Real-Time Object Detection on Video System Development
Real-time object detection on video is a task with strict latency requirements. Real-time threshold: for surveillance systems — 25+ FPS, for robotics — 30+ FPS with latency < 33ms. Performance depends on three factors: model architecture, hardware accelerator, and inference pipeline efficiency.
System Architecture
Camera → Frame Capture → Preprocessing → Inference → Postprocessing → Output
↓ ↓
Frame Skipping TensorRT/ONNX Runtime
Resize/Normalize GPU batching
For RTSP/IP cameras, use GStreamer or FFmpeg for stream capture with hardware decoding (NVDEC on NVIDIA):
import cv2
# Hardware-accelerated RTSP capture
cap = cv2.VideoCapture(
'rtsp://camera_ip/stream?'
'pipeline='
'rtspsrc location=rtsp://camera_ip/stream !'
'rtph264depay ! h264parse ! nvh264dec !' # NVDEC
'videoconvert ! appsink',
cv2.CAP_GSTREAMER
)
Model Optimization for Real-Time
TensorRT optimization provides 2–5x speedup vs PyTorch:
from ultralytics import YOLO
model = YOLO('yolov8n.pt')
# Export to TensorRT FP16
model.export(
format='engine',
half=True, # FP16 precision
batch=1, # or batch=4 for batching
device=0,
workspace=4 # GB for optimization
)
YOLOv8n with TensorRT FP16 on T4: 280+ FPS at 640×640 resolution.

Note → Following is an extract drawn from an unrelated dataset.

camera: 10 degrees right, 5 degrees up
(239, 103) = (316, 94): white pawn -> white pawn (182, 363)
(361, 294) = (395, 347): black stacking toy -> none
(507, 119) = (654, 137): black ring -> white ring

Frame skipping — detect not every frame. At 30 FPS video, detect every 3rd frame (10 detections/sec) + track for intermediate frames. Perceived quality is preserved.

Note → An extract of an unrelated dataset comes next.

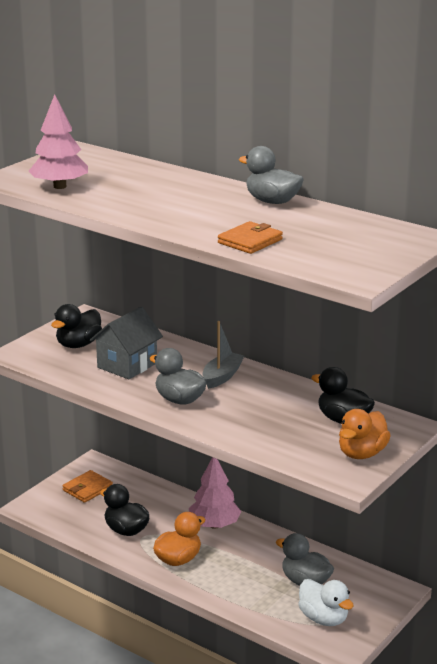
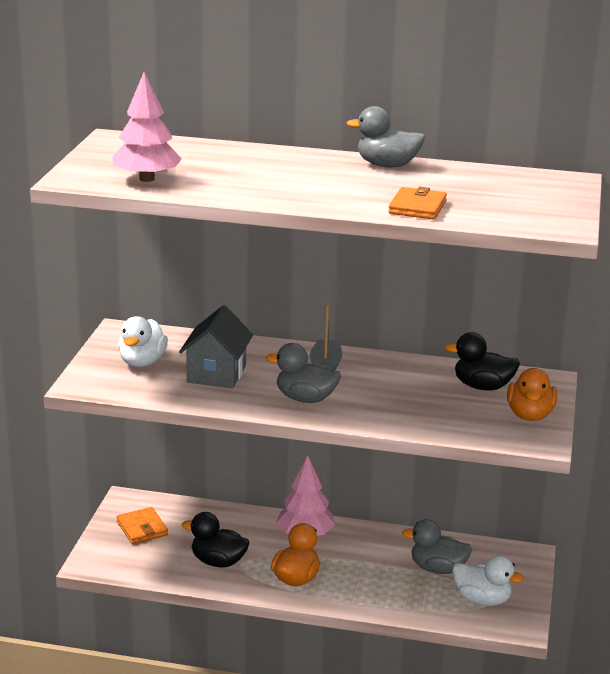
camera: 25 degrees left, 0 degrees up
(78, 344) = (142, 362): black duck -> white duck
(87, 489) = (142, 528): orange wallet -> orange wallet turned 45 degrees counterclockwise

Dynamic batching — group frames from multiple cameras into batch for single GPU pass:
class MultiCameraInference:
def __init__(self, model_path, num_cameras=8):
self.model = load_trt_model(model_path)
self.batch_size = num_cameras
def process_batch(self, frames: list[np.ndarray]) -> list[list]:
# Preprocessing batch
batch = preprocess_batch(frames) # [N, 3, H, W]
# Single GPU inference for all cameras
results = self.model.infer(batch)
return postprocess_batch(results)
Multi-Camera Systems
For monitoring with 8–32 cameras: one A100/H100 GPU handles up to 32 streams of 1080p@30fps with YOLOv8n. Architecture: shared inference server (Triton) + separate capture processes for each camera.
Throughput:
- NVIDIA T4 (16GB): 8–12 cameras 1080p with YOLOv8m
- NVIDIA A100: 24–32 cameras 1080p with YOLOv8l
Latency Optimization
Pipeline latency = capture + decode + preprocess + inference + postprocess + display
| Stage | Typical Time | Optimized |
|---|---|---|
| Frame capture | 5 ms | 2 ms (NVDEC) |
| Preprocessing | 8 ms | 1 ms (GPU preproc) |
| YOLOv8n inference | 12 ms | 4 ms (TRT FP16) |
| Postprocessing + NMS | 5 ms | 2 ms |
| Total | 30 ms | 9 ms |
Deployment and Monitoring
Docker container with CUDA 12.x + TensorRT. Metrics: FPS per camera, inference latency, GPU utilization, detection count per class per minute. Alerting via Prometheus + Grafana.
| System Scale | Timeline |
|---|---|
| 1–4 cameras, basic detection | 2–3 weeks |
| 8–32 cameras, custom classes | 4–7 weeks |
| 50+ cameras, distributed architecture | 8–14 weeks |